Один день холодного июня

Татьяна Пороскова
В три часа утра срабатывают мои волшебные биологические часы.
Первое: включить чайник. Второе: посмотреть на улицу деревенскую.
Если раскинулся розовый веер облаков над деревенькой, по- быстрому одеться, прихватив немудрёный фотоаппарат, накинуть не прожигаемую комарами старую куртку с капюшоном, на ноги - сапоги. Трава в это время сырая.
И в маленький маршрут по окрестностям.

Там меня ждёт неожиданная радость.
Из-под халата голые ноги. Не  беда! Даже полезно для здоровья. Приходится и на коленки в крапиву падать перед цветком купальницы
и прыгать через канаву придорожную.

Всё зависит от солнца, от его лучей.
Как и где они будут сегодня отражаться?
Может, ударят по стёклам нежилых домов.

И стёкла вздрогнут, зазвенят, на миг засмеются, заиграют огненным золотом.
А потом солнце тронет шёлковые маковки величавых берёз.
Потом зажжётся в каждом листочке молоденьких берёзок.

Комары размером почти с колибри садятся на объектив.
Сначала лучи солнечные похожи на стрелы золотистые волшебные.
Всё, к чему они прикасаются, оживает и преображается.
Капельки росы превратились в крошечные алмазы.

Все спят. Все, кроме птиц и меня.
А если серое небо и дождь, я пью кофе с лимоном.
Затоплю печурку, включу телевизор.
Начнётся обычный день.

Около девяти утра родятся звуки.

Протарахтит трактор с прицепом.
Прогремит тяжело лесовоз.

Вжикнет коса на пригорке справа:
- Вжик! Вжик!
Это её правит и точит хозяин, готовя к малому сенокосу.

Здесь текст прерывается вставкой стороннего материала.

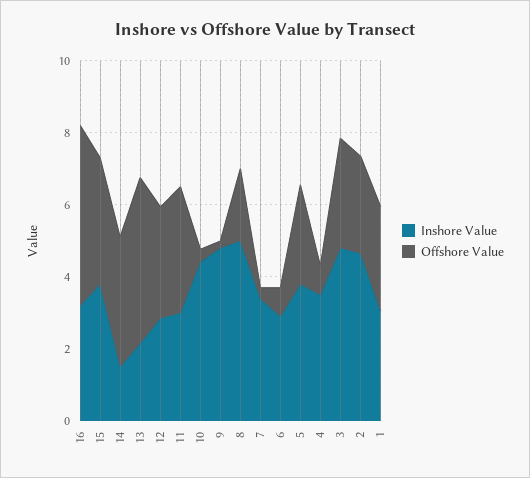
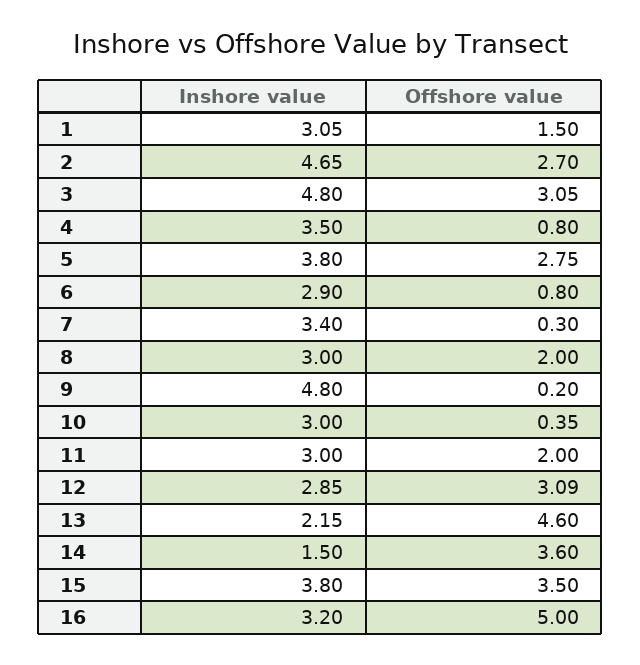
  {
    "Inshore Value": {
      "16": 3.2,
      "15": 3.8,
      "14": 1.5,
      "13": 2.15,
      "12": 2.85,
      "11": 3,
-     "10": 4.5,
+     "10": 3,
      "9": 4.8,
-     "8": 5,
+     "8": 3,
      "7": 3.4,
      "6": 2.9,
      "5": 3.8,
      "4": 3.5,
      "3": 4.8,
      "2": 4.65,
      "1": 3.05
    },
    "Offshore Value": {
      "16": 5,
      "15": 3.5,
      "14": 3.6,
      "13": 4.6,
      "12": 3.09,
-     "11": 3.5,
+     "11": 2,
      "10": 0.35,
      "9": 0.2,
      "8": 2,
      "7": 0.3,
      "6": 0.8,
      "5": 2.75,
      "4": 0.8,
      "3": 3.05,
      "2": 2.7,
-     "1": 3
+     "1": 1.5
    }
  }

-Му- у,- промычит бычок  в загороде.
Он родился зимой и не видел ещё мира. Рядом стояла мама-корова, жевала сено. Было темно, тепло и тесно. Вкусно пахло пойлом.
И вот этот большой мир, куда его сегодня впервые выпустили.

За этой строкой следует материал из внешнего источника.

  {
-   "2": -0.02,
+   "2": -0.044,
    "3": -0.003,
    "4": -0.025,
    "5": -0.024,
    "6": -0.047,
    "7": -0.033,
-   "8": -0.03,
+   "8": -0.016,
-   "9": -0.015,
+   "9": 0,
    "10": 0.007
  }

- Тр - у- у!  –завоет пила. Это мужики пилят брёвна.
И люди разговаривают.

Незнакомая женщина стоит на перекрёстке, приложив к уху телефончик, успевает сказать мне, идущей к почте:
- Здравствуйте!
- Здравствуйте! - отвечаю я. Простите, я вас не узнала.
- Я из Лобанихи.
- А-а,  - понятно. Приехали.

В домике Почты России  два мужика в рабочей камуфляжной заношенной одежде.
Оба мне знакомы. Оба что-то покупают.
Потом одного из них я спрашиваю:
- Ты всегда был с собакой. Где она?
- Волк съел зимой.
- Где?- с удивлением спрашиваю я.
- Дома, в деревне.
Выпустил я Байкала утром во двор. И нет его. А следы большие волчьи остались. Этот волк и в Потчеварах собаку утащил.

Так делают старые волки. Они слабеют и уходят из стаи. Промышляют одни.
Жалко Байкала. Он всегда ходил с поджарым животом. Много километров прошёл с хозяином по тайге.
На меня не лаял, когда я шла мимо. И я узнавала его следы на болоте рядом со следами хозяина.

- Будешь заводить новую собаку?
- Нет. Год траура. Нельзя сразу. Так охотники говорят.
Щенки дорогие, до семидесяти тысяч. Но мне бесплатно москвичи привезут. Я их столько по лесу водил. Не хочется, чтобы собирали по ягодке. А ведёшь на самые заветные места.

- Володя, это не ты водил   к озеру приезжих?
Вчера случайно прочитала, как вожатый по имени Володя провёл к озеру Перд исследователей. Озеро им понравилось. А ночевали они в пустом доме. Тебя за глаза прозвали Лешим. И почему-то деревеньку пустую определили, как рыбацкий посёлок.

- Не знаю. Кого я только не водил. Может, и было. Только   давно.

Я прислушиваюсь к этому мужчине, потому что он здесь родился, знает все таёжные места. Не раз рассказывал мне о встречах со зверьём. Разговор его и улыбка с хитринкой, с многозначительным молчанием.

 Уходят не только люди, но и собаки.
Но жизнь не останавливается. И пока звучат топоры и поют пилы,  ещё жива деревенька.

Для кого-то она  - глухое, забытое богом место, но здесь свой уклад, свои правила. Не хвались, что ты объездил весь мир и много видел.
Не хвались чем-то материальным и дорогим. Чтобы выжить, здесь надо много терпения и силы. Суровые условия и суровая жизнь.

К вечеру я вытоплю баню.
Жаль, что ещё слаб берёзовый лист для веника.
День закончится  закатом, который я вижу перед собой в три окна моего дома.